It’s been a while. But I have a good excuse…I have been at the centre of the Universe –Toronto. This time in downtown TO, not in some near-the-airport-hotel hell. Couple of things struck me on this visit – first it is the shocking amount of cigarette butts everywhere…it’s worse than anywhere in France. It was pretty brutal to navigate through piles of butts around every door and enjoy that wonderful wet tobacco odour…sort of like a slinky little Pinot. On a more positive note, the city seemed to be in a construction boom. Everywhere, tall apartment and condo complexes were in various stages of construction; there were so many construction cranes it looked like Dubai. Only colder.
This made me a tad jealous. How can Toronto, seemingly spiraling into a wicked recession, be in development hyperdrive and Winnipeg, supposedly the only place on the continent actually growing, have squat for development?
Oh that’s right, Toronto likes development and actively encourages people to build things where Winnipeg seems to do everything under the sun, to impede, prevaricate and obstruct any building or initiative.
When was the last time an apartment building was constructed in Winnipeg? More than 20 years. Apparently, developers are protesting government mandated rent controls.

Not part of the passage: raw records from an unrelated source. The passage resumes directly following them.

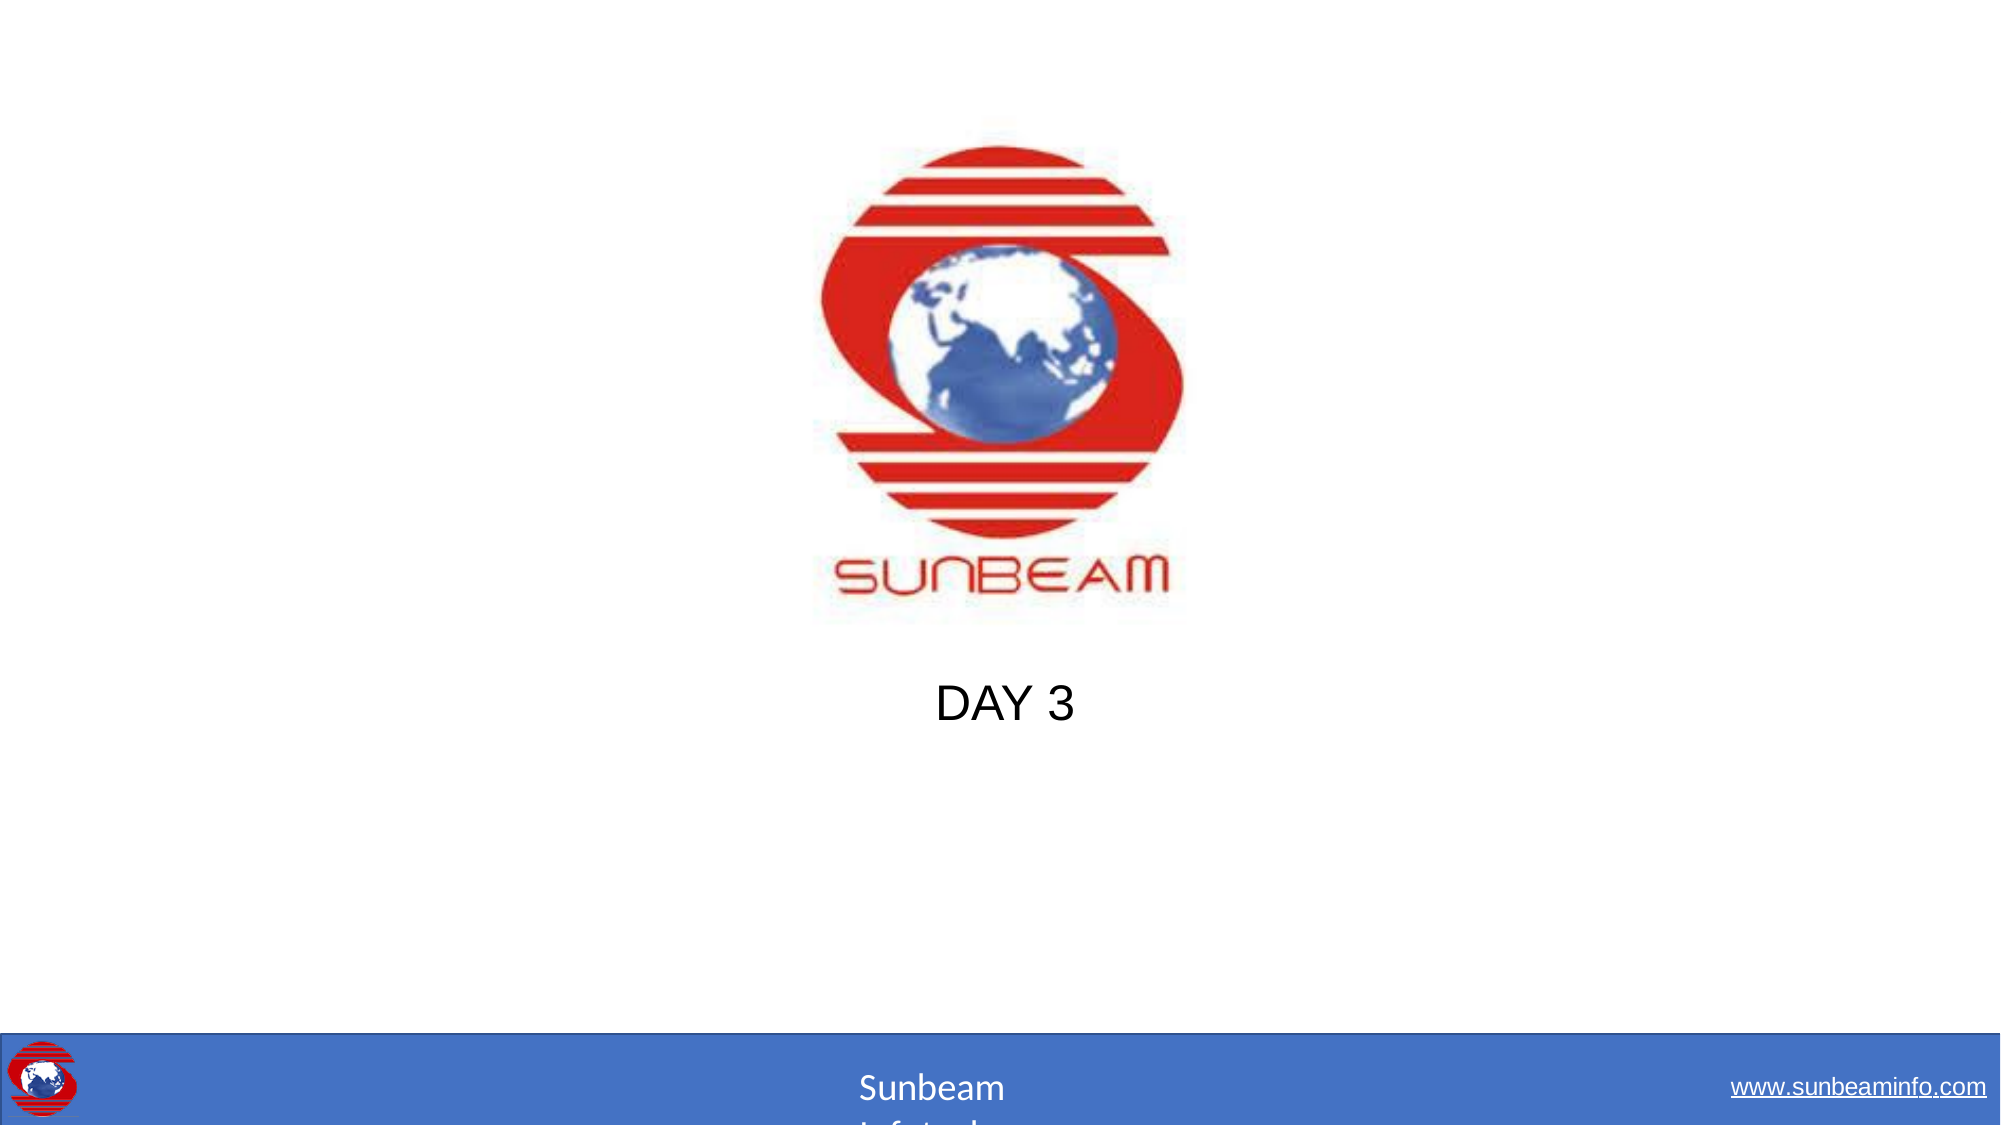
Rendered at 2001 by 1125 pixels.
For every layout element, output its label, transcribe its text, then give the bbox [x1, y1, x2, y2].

picture [1, 1036, 82, 1117]
footer Sunbeam Infotech [857, 1062, 1143, 1125]
text_box [780, 114, 1220, 629]
slide_number www.sunbeaminfo.com [1728, 1070, 1987, 1125]
text_box DAY 3 [932, 669, 1082, 730]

Whatever. Winnipeggers who want to rent an apartment anywhere near downtown are forced, whatever their income, to rent some 70 year-old brick shithole. The result, most opt for somewhere in the ‘burbs and then drive into and than out of the downtown every day. More pollution, more infrastructure costs, more sprawl.

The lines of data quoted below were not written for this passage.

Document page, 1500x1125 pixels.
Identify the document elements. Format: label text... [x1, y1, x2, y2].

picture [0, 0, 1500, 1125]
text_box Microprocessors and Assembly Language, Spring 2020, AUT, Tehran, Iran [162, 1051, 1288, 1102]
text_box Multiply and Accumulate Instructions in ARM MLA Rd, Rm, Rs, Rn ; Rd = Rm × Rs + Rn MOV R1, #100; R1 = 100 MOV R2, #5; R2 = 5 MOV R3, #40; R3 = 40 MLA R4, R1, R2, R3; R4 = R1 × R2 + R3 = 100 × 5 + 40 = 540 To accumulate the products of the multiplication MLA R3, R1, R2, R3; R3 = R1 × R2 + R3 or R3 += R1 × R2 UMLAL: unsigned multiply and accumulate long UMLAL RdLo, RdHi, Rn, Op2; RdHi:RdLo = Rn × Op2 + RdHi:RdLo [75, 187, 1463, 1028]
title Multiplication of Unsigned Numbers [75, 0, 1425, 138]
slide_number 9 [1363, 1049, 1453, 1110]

Take the Lower Fort Garry fiasco, wherein a developer did want to put up a block and then a gang of city bigwigs under the guise of a grassroots movement ended up scuttling the deal. Here was one example of a developer that made the leap and was slapped down as quick as you can say ‘Save the “insert name of crumbling pile of crap” here.’ At least all the bigwigs don’t have to look at an apartment block as they down their MacCallums at the Manitoba Club. Did I say that with my outside voice?
I am still waiting for my interpretive centre. How is that coming along? About as well as my boutique hotels on Albert.

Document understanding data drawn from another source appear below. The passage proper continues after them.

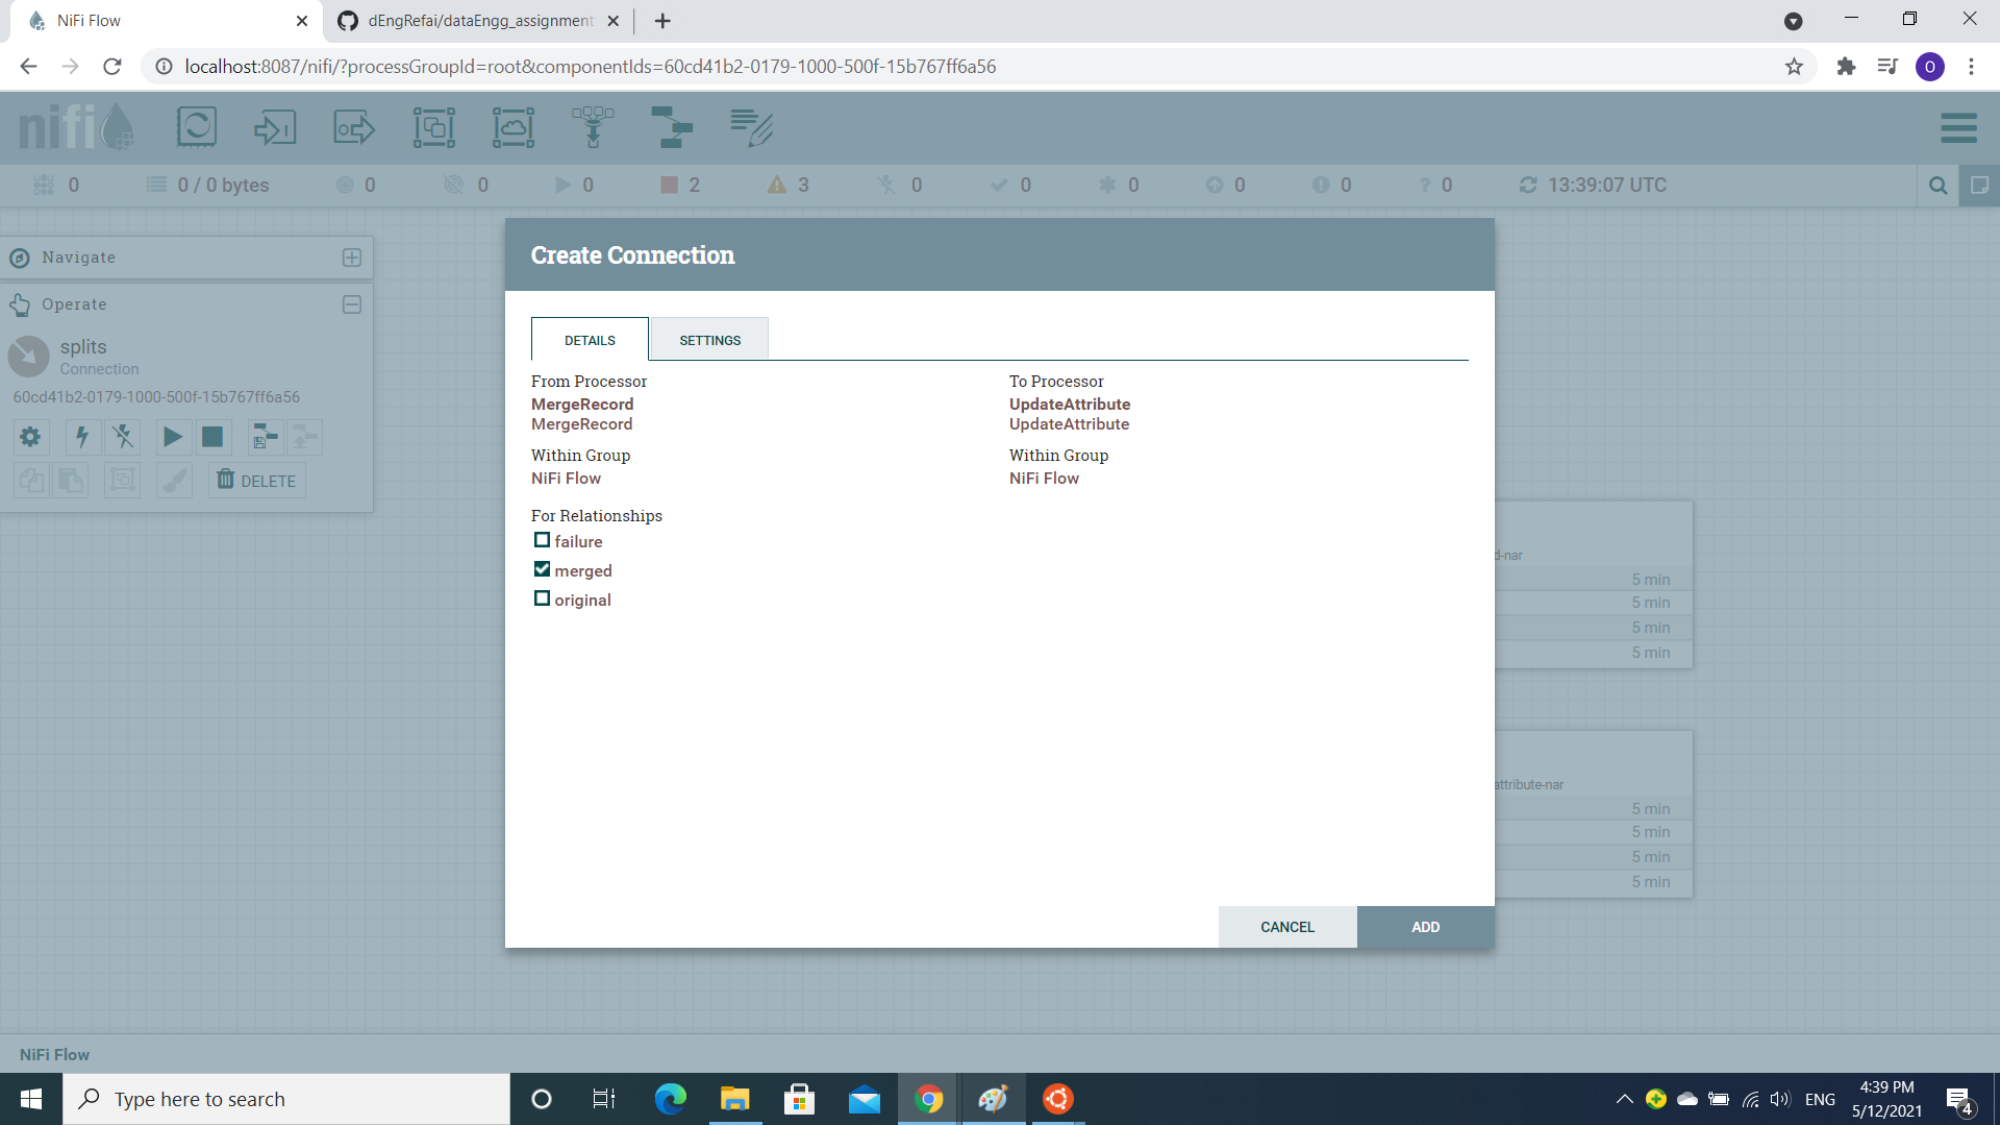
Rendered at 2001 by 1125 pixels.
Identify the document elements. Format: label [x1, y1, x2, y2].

list [0, 0, 2000, 1125]
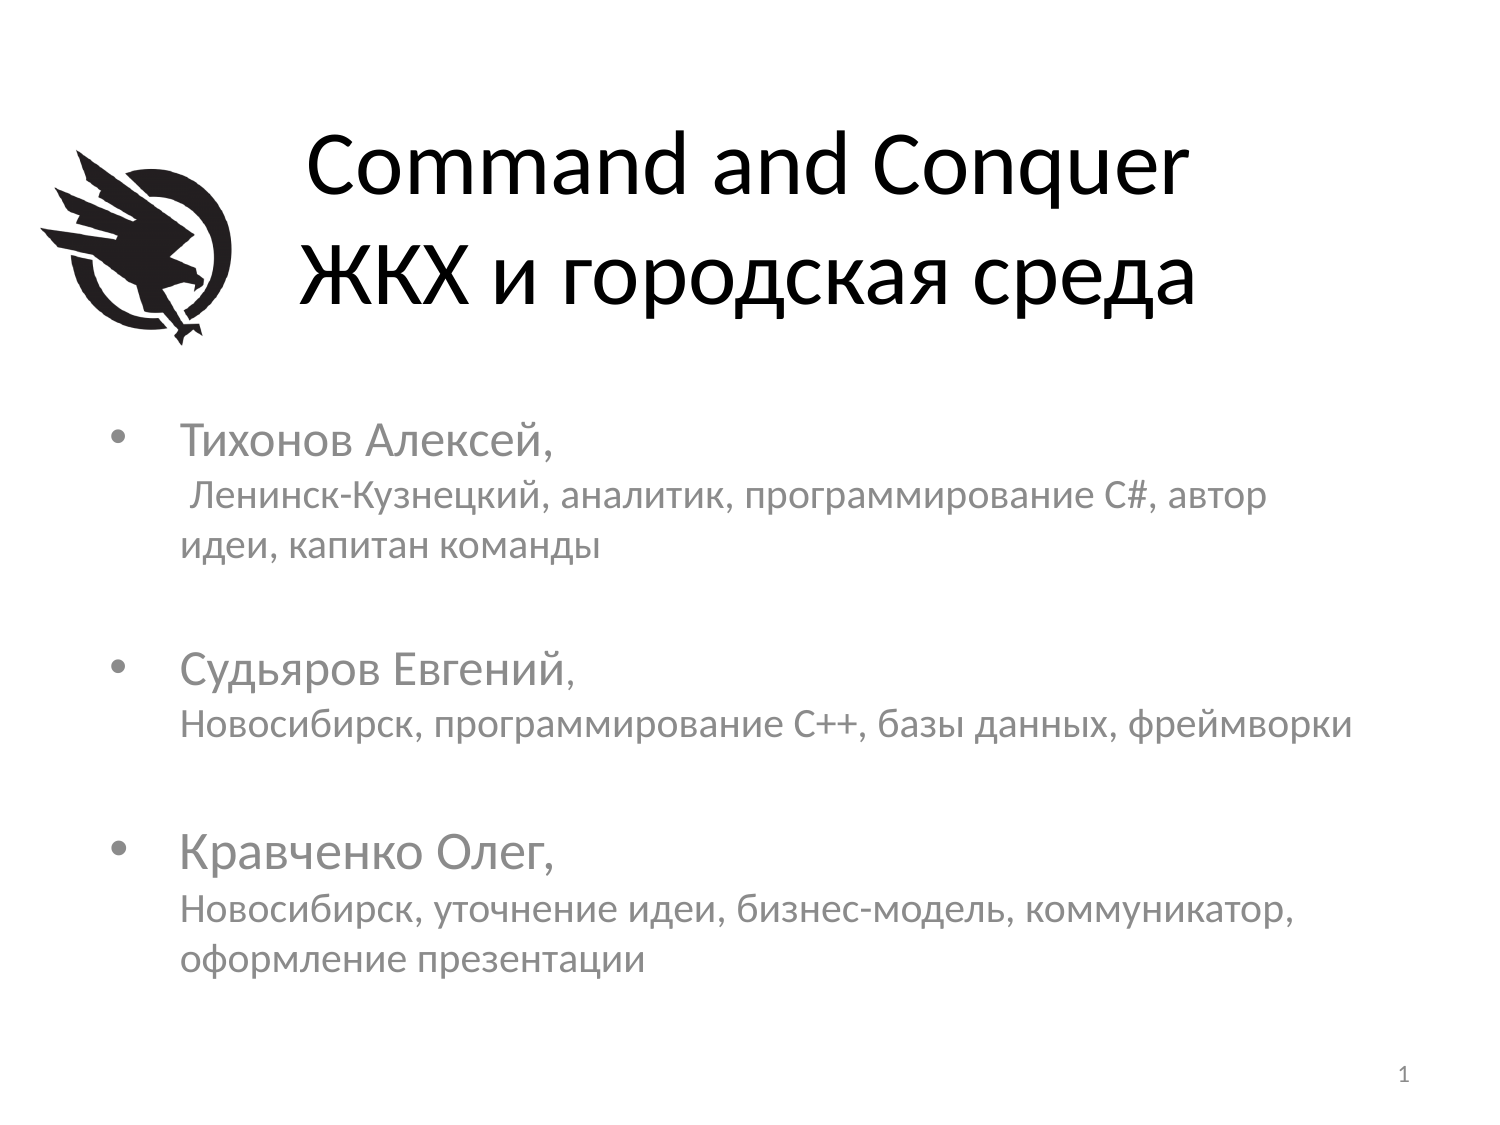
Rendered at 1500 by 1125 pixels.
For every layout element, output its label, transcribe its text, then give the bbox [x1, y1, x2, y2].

title Command and Conquer ЖКХ и городская среда [112, 92, 1388, 334]
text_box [37, 137, 245, 353]
subtitle Тихонов Алексей, Ленинск-Кузнецкий, аналитик, программирование С#, автор идеи, капитан команды Судьяров Евгений, Новосибирск, программирование С++, базы данных, фреймворки Кравченко Олег, Новосибирск, уточнение идеи, бизнес-модель, коммуникатор, оформление презентации [94, 398, 1388, 997]
slide_number 1 [1074, 1042, 1425, 1103]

How about Waterfront Drive? Not exactly exploding with development. Provencher? A new condo and a couple of cool bars do not a French Quarter make. Well worth building a multimillion dollar foot bridge for. Apartments in the Exchange – non-existent, but a hydro generating station seems like a swell idea.
But hey, want a boring tract of cookie cutter houses in a development with “another winner from Greentree homes” with endless, treeless streets with beige, plywood and stucco boxes, then the city can’t get those permits out quick enough. And if people bitch about the lack of infrastructure and inadequate traffic planning then bung a freakin’ great IKEA nearby and we are all happy. IKEA as a Huxley-like feely.
Winnipeg can’t even get a government building on Main Street right. The WRHA building (above) was supposed to be user friendly, accessible and have street level businesses and ended up looking like a Bauhaus block with a huge parkade on the side. And all the people involved driving by it everyday just didn’t notice it until it was almost finished. See that’s what you get when Winnipeg does development.
I can honestly say that for all the snide, smug digs at Toronto that self satisfied Winnipegers like to launch, at least that place actually acts like a city and isn’t afraid of development. It is a city where people want to live downtown and where there are developers who are willing to cater to that need and politicians willing to make it happen.
But at least we have a brilliant reconstructed fort in our downtown…oh right, WE DON’T.